CrossAlpha benchmark enables cross-market factor research from annual reports

New benchmark uses PCA-whitened firm-pair scores from 10,700 annual reports across 5 markets

Deep Dive

CrossAlpha, a new benchmark from researchers at the National University of Singapore, addresses the challenge of cross-market factor research—using firm-level signals from one or more markets to predict returns in a target market. Existing benchmarks don't support cross-market disclosure-to-return evaluation because filings differ across languages and regulations, and similarity measures can be biased by common reporting components. CrossAlpha tackles this with three components: Disclosure Distillation (standardizes heterogeneous filings into 10-category English business descriptions), Residual Schema Graph Construction (builds PCA-whitened cross-market firm-pair scores from schema-level disclosures), and Timing-Aligned Evaluation (pairs the graph with 11 years of daily OHLCV data under feasible cross-market execution protocols). The benchmark covers approximately 3,600 firms and 10,700 firm-year reports from the United States, Japan, Taiwan, South Korea, and Hong Kong, releasing about 19 million directed firm-pair scores.
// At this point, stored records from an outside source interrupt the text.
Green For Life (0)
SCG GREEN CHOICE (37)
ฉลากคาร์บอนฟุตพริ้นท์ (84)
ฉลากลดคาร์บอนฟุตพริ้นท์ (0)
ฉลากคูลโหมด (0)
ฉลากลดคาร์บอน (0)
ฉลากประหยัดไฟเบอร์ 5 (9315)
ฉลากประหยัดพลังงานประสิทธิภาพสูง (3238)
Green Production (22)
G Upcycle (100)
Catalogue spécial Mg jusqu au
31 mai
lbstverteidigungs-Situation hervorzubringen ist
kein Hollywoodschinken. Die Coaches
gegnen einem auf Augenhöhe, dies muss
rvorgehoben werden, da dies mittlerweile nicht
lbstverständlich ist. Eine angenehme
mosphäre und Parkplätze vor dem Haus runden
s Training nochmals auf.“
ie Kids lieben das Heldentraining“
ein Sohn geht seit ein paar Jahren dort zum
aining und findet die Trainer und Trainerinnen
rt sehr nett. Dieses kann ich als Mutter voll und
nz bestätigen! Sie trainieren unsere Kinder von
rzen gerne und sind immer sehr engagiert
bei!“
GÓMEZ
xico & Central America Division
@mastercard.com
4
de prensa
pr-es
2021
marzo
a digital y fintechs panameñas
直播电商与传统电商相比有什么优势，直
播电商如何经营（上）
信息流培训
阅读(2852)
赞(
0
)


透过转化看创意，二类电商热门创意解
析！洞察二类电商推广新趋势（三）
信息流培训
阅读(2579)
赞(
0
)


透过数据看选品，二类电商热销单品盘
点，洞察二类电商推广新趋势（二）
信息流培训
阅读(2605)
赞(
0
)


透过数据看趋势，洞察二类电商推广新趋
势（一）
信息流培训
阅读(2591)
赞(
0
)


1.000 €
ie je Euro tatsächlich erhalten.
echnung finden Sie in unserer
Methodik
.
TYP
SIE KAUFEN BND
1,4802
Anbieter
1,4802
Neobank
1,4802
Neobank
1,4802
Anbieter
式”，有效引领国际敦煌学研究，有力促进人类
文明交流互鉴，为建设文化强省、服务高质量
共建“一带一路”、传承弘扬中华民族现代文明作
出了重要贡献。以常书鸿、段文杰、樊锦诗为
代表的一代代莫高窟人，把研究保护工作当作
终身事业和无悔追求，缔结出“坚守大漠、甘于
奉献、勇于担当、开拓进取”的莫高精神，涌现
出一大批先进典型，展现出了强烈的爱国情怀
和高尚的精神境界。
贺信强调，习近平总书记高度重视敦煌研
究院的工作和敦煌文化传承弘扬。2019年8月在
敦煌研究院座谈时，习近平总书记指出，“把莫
In experiments, disclosure-derived cross-market peers significantly outperformed domestic text, industry-code, and return-correlation peers in the US-to-Japan setting, achieving an ICIR of 0.39 compared to 0.07–0.18 for baselines. CrossAlpha is open-sourced and designed to be reusable, providing a return-grounded benchmark for cross-market financial NLP. It enables quantitative analysts and researchers to systematically evaluate how annual report disclosures from one market can predict stock returns in another, opening new avenues for global factor investing and cross-border portfolio strategies.

Key Points
  • CrossAlpha covers 3,600 firms and 10,700 annual reports from US, Japan, Taiwan, South Korea, and Hong Kong
  • It releases 19 million directed firm-pair scores using PCA-whitened residual schema graphs
  • Cross-market disclosure-derived peers achieved ICIR 0.39 vs 0.07–0.18 for domestic baselines in US-to-Japan setting

Why It Matters

Enables systematic cross-market factor investing using annual report disclosures across different languages and regulatory regimes.